Le Kenya accélère sa stratégie énergétique avec un méga-projet de centrale électrique au gaz naturel de 1,2 GW à Dongo Kundu, près de Mombasa. Estimé à 2,9 milliards USD, ce développement public-privé vise à combler le déficit énergétique face à une demande qui explose, passant de 1 800 MW en 2018 à plus de 2 400 MW en 2025.
Contexte énergétique : une demande en pleine explosion
Le Kenya fait face à une croissance record de la consommation électrique, portée par l’électrification rurale, l’industrialisation et l’essor des data centers. Le pic de demande a atteint 2 439 MW en décembre 2025, dépassant les capacités actuelles de 3 200 MW connectées au réseau national.
La centrale de Dongo Kundu, alimentée au GNL importé, permettra :
- D’ajouter 300 MW d’ici 2027 et 300 MW supplémentaires en 2028
- De stabiliser le réseau lors des pics de consommation grâce à la flexibilité du gaz
- De soutenir l’objectif de 15 GW de capacité installée d’ici 2030
Localisation stratégique à Dongo Kundu
Le choix de Dongo Kundu, dans la zone économique spéciale de Mombasa, n’est pas anodin. Cette plateforme industrielle en pleine expansion abrite déjà des usines et attire les investisseurs étrangers. La centrale gazière deviendra son moteur énergétique principal, créant un écosystème industriel intégré.
KenGen (société publique d’électricité) pilotera le projet avec des investisseurs privés via un partenariat public-privé (PPP). Le gouvernement recrute actuellement des conseillers financiers pour structurer cette opération d’envergure.

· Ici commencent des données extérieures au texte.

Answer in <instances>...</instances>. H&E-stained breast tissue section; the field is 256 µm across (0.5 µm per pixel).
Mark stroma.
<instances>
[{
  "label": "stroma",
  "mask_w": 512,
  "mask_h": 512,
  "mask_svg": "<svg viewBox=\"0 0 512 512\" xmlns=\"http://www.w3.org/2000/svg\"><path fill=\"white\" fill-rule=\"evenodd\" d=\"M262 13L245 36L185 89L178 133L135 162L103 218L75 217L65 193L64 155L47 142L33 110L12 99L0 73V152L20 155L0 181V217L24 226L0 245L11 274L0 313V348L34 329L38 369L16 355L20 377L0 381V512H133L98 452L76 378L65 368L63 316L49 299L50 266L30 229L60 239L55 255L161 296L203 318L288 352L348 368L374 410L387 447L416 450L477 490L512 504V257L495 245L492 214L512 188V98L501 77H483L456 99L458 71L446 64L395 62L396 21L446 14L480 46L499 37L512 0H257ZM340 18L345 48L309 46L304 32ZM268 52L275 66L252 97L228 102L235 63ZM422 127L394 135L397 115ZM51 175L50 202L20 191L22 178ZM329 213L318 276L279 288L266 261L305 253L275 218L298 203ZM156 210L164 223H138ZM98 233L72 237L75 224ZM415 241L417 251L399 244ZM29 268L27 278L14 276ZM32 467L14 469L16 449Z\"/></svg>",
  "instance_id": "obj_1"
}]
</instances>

Financement et calendrier ambitieux
Avec un coût de 2,9 milliards USD (375 milliards KES), le projet nécessitera une ingénierie financière complexe : garanties souveraines, contrats d’achat d’électricité à long terme et financements multilatéraux. Le processus de structuration transactionnelle est en cours, avec une mise en service espérée entre 2030 et 2032.
Implications régionales et défis à relever
Ce projet positionne le Kenya comme hub énergétique est-africain, alimentant potentiellement la Tanzanie et l’Ouganda via les interconnexions régionales. Il soutiendra aussi la ZLECAF en réduisant les coûts de production industrielle.
Les défis majeurs :
- Dépendance au GNL importé (pas de production domestique)

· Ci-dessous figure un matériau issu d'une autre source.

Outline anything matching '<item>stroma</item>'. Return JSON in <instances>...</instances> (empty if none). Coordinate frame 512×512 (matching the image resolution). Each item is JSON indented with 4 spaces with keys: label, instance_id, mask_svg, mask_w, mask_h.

- Respect des engagements climatiques face à un projet émetteur
- Coordination avec le projet nucléaire de 2 GW prévu à long terme
Ce projet de 1,2 GW marque un tournant dans la stratégie énergétique kényane : pragmatisme gazier pour sécuriser la croissance, tout en gardant le cap sur les renouvelables. Reste à transformer l’ambition en réalité concrète.